What Amendment One is about is bond issues and the substantial fees paid to those who put them together. It would authorize an avalanche of new debt in North Carolina, without limitations.

The last time a state constitutional amendment was adopted with the potential of being this financially destructive, Jimmy Carter was in the White House, wearing cardigan sweaters and bellyaching about the energy crisis. I should know. I organized the campaign for what passed in 1977 under the quiet-sounding title of Amendment Four. The result was more than $5 billion of debt as power agencies representing North Carolina’s city-owned utilities got into the nuclear-plant business, in retrospect an expensive decision to say the least.

Amendment One and the 1977 amendment have much in common. Each one is indecipherable by voters. Each one is permissive only – no unit of government is required to issue any bonds. Each one requires no referendum before bonds can be issued. Each amendment makes no ironclad pledge of general taxing power.

However, neither Amendment One nor its predecessor prohibits taxes from being used to pay bonds off. When the bloom comes off a bond issue’s rosy scenario, local governments can grab for every dollar in sight, from whatever source.

There are, however, important differences between Amendment One and the 1977 amendment. These differences make Amendment One worse. The 1977 amendment had a specific purpose: electric power projects. Amendment One contains no specifics. Bonds could be issued for most anything a city government and a developer can dream up. Amendment One does not bother to define a “public improvement.”

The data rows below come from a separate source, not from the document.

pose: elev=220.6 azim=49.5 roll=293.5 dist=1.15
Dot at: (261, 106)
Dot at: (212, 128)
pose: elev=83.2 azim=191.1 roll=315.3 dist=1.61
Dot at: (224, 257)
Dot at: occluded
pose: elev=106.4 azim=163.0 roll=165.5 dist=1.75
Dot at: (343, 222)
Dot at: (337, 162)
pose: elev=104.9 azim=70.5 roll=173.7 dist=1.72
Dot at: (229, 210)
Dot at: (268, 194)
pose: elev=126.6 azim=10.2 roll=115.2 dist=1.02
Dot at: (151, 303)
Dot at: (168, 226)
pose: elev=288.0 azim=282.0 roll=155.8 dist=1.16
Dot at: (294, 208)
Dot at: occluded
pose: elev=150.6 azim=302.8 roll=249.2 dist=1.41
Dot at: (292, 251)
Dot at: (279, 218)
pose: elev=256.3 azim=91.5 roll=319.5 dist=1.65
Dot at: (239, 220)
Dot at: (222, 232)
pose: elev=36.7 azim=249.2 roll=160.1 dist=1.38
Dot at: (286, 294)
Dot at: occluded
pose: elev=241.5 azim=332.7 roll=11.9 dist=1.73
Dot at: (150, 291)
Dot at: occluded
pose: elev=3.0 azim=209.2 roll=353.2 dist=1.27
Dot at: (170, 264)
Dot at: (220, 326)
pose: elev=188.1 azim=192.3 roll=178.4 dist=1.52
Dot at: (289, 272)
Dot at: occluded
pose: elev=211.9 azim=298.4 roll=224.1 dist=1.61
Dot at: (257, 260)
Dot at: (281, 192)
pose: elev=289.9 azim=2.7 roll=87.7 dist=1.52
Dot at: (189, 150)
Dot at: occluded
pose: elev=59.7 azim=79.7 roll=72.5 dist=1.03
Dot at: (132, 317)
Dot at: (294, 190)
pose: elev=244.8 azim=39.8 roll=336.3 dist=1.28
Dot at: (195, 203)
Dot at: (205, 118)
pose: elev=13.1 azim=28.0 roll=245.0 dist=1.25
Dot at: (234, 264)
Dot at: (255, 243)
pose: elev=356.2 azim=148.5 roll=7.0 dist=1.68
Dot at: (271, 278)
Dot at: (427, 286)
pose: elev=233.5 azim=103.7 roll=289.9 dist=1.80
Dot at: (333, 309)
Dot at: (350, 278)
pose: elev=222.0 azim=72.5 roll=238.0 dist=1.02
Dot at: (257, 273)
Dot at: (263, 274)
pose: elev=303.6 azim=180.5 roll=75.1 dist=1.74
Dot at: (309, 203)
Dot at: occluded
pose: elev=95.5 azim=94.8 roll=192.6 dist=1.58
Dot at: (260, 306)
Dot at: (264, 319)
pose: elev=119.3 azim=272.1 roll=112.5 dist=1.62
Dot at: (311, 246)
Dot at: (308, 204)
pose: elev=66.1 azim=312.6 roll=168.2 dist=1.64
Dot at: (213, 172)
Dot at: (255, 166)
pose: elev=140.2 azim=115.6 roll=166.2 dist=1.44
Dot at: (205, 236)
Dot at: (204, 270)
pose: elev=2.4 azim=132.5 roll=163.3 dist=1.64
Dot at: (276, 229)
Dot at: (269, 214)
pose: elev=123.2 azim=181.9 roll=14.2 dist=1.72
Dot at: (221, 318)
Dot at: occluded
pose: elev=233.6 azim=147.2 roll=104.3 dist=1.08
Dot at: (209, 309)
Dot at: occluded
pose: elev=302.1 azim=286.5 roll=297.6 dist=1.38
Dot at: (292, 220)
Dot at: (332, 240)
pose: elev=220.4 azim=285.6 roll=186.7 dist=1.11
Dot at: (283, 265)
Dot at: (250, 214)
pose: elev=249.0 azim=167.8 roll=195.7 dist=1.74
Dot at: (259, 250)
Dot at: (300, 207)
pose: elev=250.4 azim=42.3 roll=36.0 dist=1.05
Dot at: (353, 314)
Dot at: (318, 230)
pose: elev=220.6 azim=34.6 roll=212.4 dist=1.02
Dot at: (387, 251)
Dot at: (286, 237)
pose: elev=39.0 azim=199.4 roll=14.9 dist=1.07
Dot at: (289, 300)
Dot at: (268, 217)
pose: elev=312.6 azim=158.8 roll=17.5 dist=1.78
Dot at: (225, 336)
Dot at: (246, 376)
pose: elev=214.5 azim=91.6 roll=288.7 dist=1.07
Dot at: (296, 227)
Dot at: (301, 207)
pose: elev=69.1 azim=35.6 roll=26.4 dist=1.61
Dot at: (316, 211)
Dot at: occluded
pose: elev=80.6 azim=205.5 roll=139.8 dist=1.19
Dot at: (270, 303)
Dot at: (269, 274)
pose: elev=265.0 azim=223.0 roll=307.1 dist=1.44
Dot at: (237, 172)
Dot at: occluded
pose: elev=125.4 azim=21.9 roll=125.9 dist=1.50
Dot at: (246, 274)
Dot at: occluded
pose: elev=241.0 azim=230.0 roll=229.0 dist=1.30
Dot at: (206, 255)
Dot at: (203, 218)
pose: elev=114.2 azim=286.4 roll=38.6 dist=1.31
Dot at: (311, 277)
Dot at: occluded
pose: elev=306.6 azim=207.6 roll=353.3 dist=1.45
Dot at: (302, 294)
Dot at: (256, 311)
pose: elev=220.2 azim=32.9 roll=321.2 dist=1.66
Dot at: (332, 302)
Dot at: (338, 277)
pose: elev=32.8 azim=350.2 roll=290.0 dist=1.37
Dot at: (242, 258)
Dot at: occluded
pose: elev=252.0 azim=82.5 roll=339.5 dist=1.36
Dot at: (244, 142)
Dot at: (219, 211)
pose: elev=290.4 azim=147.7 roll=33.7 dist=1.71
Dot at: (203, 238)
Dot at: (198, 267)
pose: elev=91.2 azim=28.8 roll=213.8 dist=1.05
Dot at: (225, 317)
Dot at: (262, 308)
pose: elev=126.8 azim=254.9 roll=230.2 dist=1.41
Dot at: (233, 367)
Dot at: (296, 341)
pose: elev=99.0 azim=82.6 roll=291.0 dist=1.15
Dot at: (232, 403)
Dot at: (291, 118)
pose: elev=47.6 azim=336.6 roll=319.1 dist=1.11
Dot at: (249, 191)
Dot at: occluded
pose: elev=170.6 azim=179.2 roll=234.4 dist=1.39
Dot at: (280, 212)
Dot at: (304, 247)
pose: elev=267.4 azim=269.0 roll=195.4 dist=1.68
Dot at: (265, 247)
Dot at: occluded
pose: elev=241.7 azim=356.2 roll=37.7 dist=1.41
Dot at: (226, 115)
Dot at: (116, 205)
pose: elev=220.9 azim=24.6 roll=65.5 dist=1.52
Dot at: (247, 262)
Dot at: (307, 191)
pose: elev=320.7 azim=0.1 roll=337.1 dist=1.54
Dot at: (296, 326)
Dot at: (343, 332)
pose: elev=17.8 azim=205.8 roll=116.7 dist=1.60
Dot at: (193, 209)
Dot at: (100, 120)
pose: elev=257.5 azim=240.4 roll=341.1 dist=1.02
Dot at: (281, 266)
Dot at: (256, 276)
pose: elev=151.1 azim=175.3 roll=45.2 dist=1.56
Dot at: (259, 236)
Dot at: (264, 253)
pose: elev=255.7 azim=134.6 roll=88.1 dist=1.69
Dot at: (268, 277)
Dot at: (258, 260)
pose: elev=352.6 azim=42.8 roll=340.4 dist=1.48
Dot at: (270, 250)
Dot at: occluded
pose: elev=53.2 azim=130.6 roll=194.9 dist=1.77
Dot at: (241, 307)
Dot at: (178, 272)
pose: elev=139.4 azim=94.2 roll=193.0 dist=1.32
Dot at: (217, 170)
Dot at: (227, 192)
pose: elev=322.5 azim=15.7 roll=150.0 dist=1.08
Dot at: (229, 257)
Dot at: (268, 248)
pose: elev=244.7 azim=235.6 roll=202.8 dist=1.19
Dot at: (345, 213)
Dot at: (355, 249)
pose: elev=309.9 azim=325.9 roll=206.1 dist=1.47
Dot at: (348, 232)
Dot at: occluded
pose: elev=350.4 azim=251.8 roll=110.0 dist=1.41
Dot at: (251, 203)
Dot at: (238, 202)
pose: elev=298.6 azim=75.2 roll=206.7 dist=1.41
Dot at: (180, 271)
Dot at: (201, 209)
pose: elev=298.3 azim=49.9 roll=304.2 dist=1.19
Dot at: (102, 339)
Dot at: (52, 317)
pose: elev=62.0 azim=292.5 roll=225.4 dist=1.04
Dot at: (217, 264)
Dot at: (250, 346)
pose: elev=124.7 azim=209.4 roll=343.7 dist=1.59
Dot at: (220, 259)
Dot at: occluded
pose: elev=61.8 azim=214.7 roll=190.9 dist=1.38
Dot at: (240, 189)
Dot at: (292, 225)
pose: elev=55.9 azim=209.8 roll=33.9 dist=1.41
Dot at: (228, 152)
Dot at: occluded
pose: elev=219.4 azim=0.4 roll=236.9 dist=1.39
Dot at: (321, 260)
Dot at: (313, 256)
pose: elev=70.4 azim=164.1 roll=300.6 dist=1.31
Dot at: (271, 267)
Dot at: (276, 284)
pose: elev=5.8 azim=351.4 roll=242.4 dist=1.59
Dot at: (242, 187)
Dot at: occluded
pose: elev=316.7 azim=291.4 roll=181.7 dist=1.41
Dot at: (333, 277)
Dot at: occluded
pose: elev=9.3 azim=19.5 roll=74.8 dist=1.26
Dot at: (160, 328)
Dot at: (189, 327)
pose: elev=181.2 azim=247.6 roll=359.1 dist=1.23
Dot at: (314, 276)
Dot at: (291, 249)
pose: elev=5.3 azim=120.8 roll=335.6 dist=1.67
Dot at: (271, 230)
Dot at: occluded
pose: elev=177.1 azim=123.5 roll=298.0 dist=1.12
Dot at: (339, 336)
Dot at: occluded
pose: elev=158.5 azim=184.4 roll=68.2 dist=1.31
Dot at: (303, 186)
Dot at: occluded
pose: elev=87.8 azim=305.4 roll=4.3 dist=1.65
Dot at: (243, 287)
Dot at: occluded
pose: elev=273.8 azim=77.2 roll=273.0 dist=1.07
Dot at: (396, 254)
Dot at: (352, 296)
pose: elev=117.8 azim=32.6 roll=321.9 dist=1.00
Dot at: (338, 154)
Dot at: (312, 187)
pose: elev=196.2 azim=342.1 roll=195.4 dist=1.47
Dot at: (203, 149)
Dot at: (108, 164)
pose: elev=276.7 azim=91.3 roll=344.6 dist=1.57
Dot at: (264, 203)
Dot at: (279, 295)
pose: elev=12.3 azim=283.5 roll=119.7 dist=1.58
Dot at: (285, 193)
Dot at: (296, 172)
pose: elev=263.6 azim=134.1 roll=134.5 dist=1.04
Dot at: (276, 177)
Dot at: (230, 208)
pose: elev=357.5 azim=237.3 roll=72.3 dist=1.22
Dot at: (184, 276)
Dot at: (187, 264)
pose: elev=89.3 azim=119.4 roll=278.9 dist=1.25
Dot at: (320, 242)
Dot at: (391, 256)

The 1977 amendment left the rest of the state constitution untouched. Not so with proposed Amendment One. It would gouge major loopholes into two existing sections. Those sections of the constitution are entitled, “limitations upon the increase of local government debt” and “state and local debt.” Amendment One would override them.

Two words appear throughout these two constitutional sections: “debt” and “taxes.” To put it simply: if Amendment One’s authors knew their scheme did not involve taxes, there would have been no reason to mention the other two sections. Instead, the backers decided they needed to circumvent them. They did so with a shotgun approach, overriding the entire sections.

Our state’s pundits might take the time to read the sections that Amendment One would pole-vault. They embody the public’s chief protections against willful, reckless, pie-in-the-sky spending by public officials.

Amendment One would give the General Assembly carte blanche to decide the form and the cost of these unknown projects. If Amendment One passes, it is safe to predict that every year thereafter, legislators will be asked to add more and more varieties of “public improvements” to the menu.

And what of that quiet Amendment Four from 1977? The $5 billion of bonds still outstanding are being grudgingly paid off by customers of city-owned utilities. Three years ago, those responsible for paying for them became so upset with their situation that they tried to stick the rest of North Carolina taxpayers with most of the tab. They’ll likely try again.

It will be interesting to see whether voters see through Amendment One’s publicity campaign and reject this concept. They did so in 1982 and 1993.

Voters would have an easier time assessing Amendment One, however, if its backers had given it a more accurate title. Amendment One might properly have appeared on the ballot as “An Amendment for the Benefit of Bond Attorneys, Investment Bankers, Financial Advisors and Assorted Feasibility Consultants.” And the commercials praising Amendment One might have also been different. Instead of showing job training, how about a scene with limousines pulling up to a lavish bond closing dinner, disgorging a gleeful throng of public officials and fee-smacking deal-makers?

That’s what is really on the ballot on November 2.

Marshall Lancaster is a recovering deal-maker who lives in Winston-Salem. He served as executive director of ElectriCities from 1972 to 1978 and recently authored a report on utility regulation and debt for the Raleigh-based John Locke Foundation.